• **RECORDS SUPPLIED**:
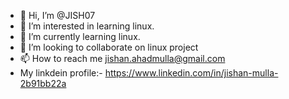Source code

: - 👋 Hi, I’m @JISH07
- 👀 I’m interested in learning linux.
- 🌱 I’m currently learning linux.
- 💞️ I’m looking to collaborate on linux project
- 📫 How to reach me jishan.ahadmulla@gmail.com
-    My linkdein profile:- https://www.linkedin.com/in/jishan-mulla-2b91bb22a

<!---
JISH07/JISH07 is a ✨ special ✨ repository because its `README.md` (this file) appears on your GitHub profile.
You can click the Preview link to take a look at your changes.
--->
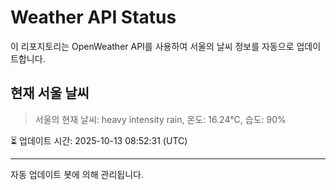 
# Weather API Status

이 리포지토리는 OpenWeather API를 사용하여 서울의 날씨 정보를 자동으로 업데이트합니다.

## 현재 서울 날씨
> 서울의 현재 날씨: heavy intensity rain, 온도: 16.24°C, 습도: 90%

⏳ 업데이트 시간: 2025-10-13 08:52:31 (UTC)

---
자동 업데이트 봇에 의해 관리됩니다.
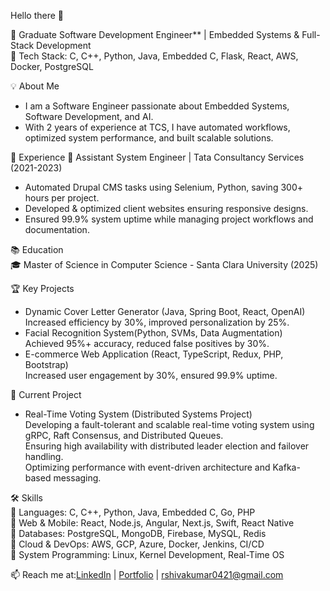 Hello there 👋

🔹 Graduate Software Development Engineer** | Embedded Systems & Full-Stack Development  
🔧 Tech Stack: C, C++, Python, Java, Embedded C, Flask, React, AWS, Docker, PostgreSQL  

💡 About Me  
- I am a Software Engineer passionate about Embedded Systems, Software Development, and AI. 
- With 2 years of experience at TCS, I have automated workflows, optimized system performance, and built scalable solutions.

📌 Experience 💼 Assistant System Engineer | Tata Consultancy Services (2021-2023)  
- Automated Drupal CMS tasks using Selenium, Python, saving 300+ hours per project.  
- Developed & optimized client websites ensuring responsive designs.  
- Ensured 99.9% system uptime while managing project workflows and documentation.  

📚 Education  
🎓 Master of Science in Computer Science - Santa Clara University (2025) 


🏆 Key Projects  
- Dynamic Cover Letter Generator (Java, Spring Boot, React, OpenAI)  
    Increased efficiency by 30%, improved personalization by 25%.  
- Facial Recognition System(Python, SVMs, Data Augmentation)  
    Achieved 95%+ accuracy, reduced false positives by 30%.  
- E-commerce Web Application (React, TypeScript, Redux, PHP, Bootstrap)  
    Increased user engagement by 30%, ensured 99.9% uptime.  

🚀 Current Project  
- Real-Time Voting System (Distributed Systems Project)  
    Developing a fault-tolerant and scalable real-time voting system using gRPC, Raft Consensus, and Distributed Queues.  
    Ensuring high availability with distributed leader election and failover handling.  
    Optimizing performance with event-driven architecture and Kafka-based messaging.  

🛠 Skills  
🔹 Languages: C, C++, Python, Java, Embedded C, Go, PHP  
🔹 Web & Mobile: React, Node.js, Angular, Next.js, Swift, React Native  
🔹 Databases: PostgreSQL, MongoDB, Firebase, MySQL, Redis  
🔹 Cloud & DevOps: AWS, GCP, Azure, Docker, Jenkins, CI/CD  
🔹 System Programming: Linux, Kernel Development, Real-Time OS  

📫 Reach me at:[LinkedIn](https://www.linkedin.com/in/shivarangapuram/) | [Portfolio](https://shivarangapuram.com/) | rshivakumar0421@gmail.com
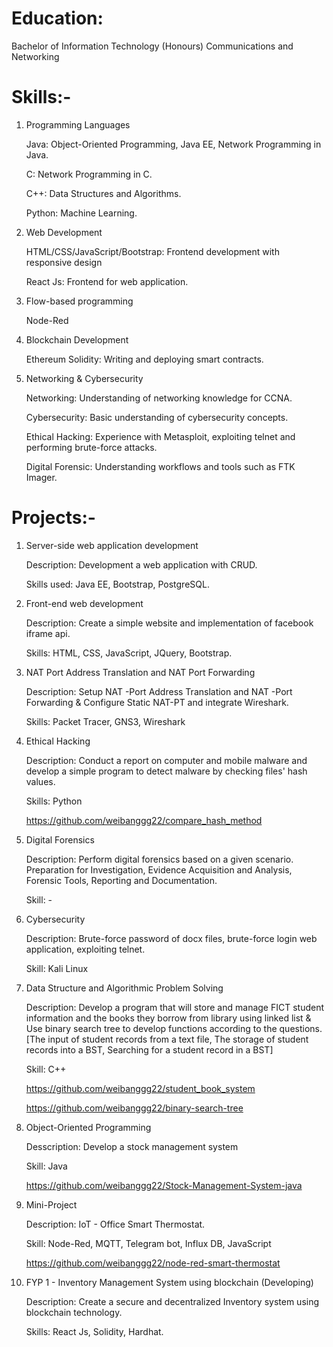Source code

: # Education:

Bachelor of Information Technology (Honours) Communications and Networking

# Skills:-

1. Programming Languages

   Java: Object-Oriented Programming, Java EE, Network Programming in Java.

   C: Network Programming in C.
   
   C++: Data Structures and Algorithms.
   
   Python: Machine Learning.
   
2. Web Development
   
   HTML/CSS/JavaScript/Bootstrap: Frontend development with responsive design
   
   React Js: Frontend for web application.

3. Flow-based programming

   Node-Red
   
4. Blockchain Development
   
   Ethereum Solidity: Writing and deploying smart contracts.
   
   
5. Networking & Cybersecurity
   
   Networking: Understanding of networking knowledge for CCNA.
   
   Cybersecurity: Basic understanding of cybersecurity concepts.
   
   Ethical Hacking: Experience with Metasploit, exploiting telnet and performing brute-force attacks.
   
   Digital Forensic: Understanding workflows and tools such as FTK Imager.

# Projects:-

1. Server-side web application development
 
   Description: Development a web application with CRUD.
   
   Skills used: Java EE, Bootstrap, PostgreSQL.

2. Front-end web development
    
   Description: Create a simple website and implementation of facebook iframe api.
   
   Skills: HTML, CSS, JavaScript, JQuery, Bootstrap.


3. NAT Port Address Translation and NAT Port Forwarding

   Description: Setup NAT -Port Address Translation and NAT -Port Forwarding & Configure Static NAT-PT and integrate Wireshark.

   Skills: Packet Tracer, GNS3, Wireshark

4. Ethical Hacking

   Description: Conduct a report on computer and mobile malware and develop a simple program to detect malware by checking files' hash values.

   Skills: Python

   https://github.com/weibanggg22/compare_hash_method

5. Digital Forensics

   Description: Perform digital forensics based on a given scenario. Preparation for Investigation, Evidence Acquisition and Analysis, Forensic Tools, Reporting and Documentation.

   Skill: -

6. Cybersecurity

   Description: Brute-force password of docx files, brute-force login web application, exploiting telnet.

   Skill: Kali Linux

7. Data Structure and Algorithmic Problem Solving

   Description: Develop a program that will store and manage FICT student information and the books they borrow from library using linked list & Use binary search tree to develop functions according to the questions. [The input of student records from a text file, The storage of student records into a BST, Searching for a student record in a BST]

   Skill: C++

   https://github.com/weibanggg22/student_book_system

   https://github.com/weibanggg22/binary-search-tree

8. Object-Oriented Programming

    Desscription: Develop a stock management system

    Skill: Java

    https://github.com/weibanggg22/Stock-Management-System-java

9. Mini-Project

   Description: IoT - Office Smart Thermostat.

   Skill: Node-Red, MQTT, Telegram bot, Influx DB, JavaScript
   
   https://github.com/weibanggg22/node-red-smart-thermostat

11. FYP 1 - Inventory Management System using blockchain (Developing)

    Description: Create a secure and decentralized Inventory system using blockchain technology.

    Skills: React Js, Solidity, Hardhat.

• **WORK ITEM**: From the entries above, copy every line containing the word "Engineer".

• **RESULT OF THE EXERCISE**:
🔹 Graduate Software Development Engineer** | Embedded Systems & Full-Stack Development  
- I am a Software Engineer passionate about Embedded Systems, Software Development, and AI. 
📌 Experience 💼 Assistant System Engineer | Tata Consultancy Services (2021-2023)  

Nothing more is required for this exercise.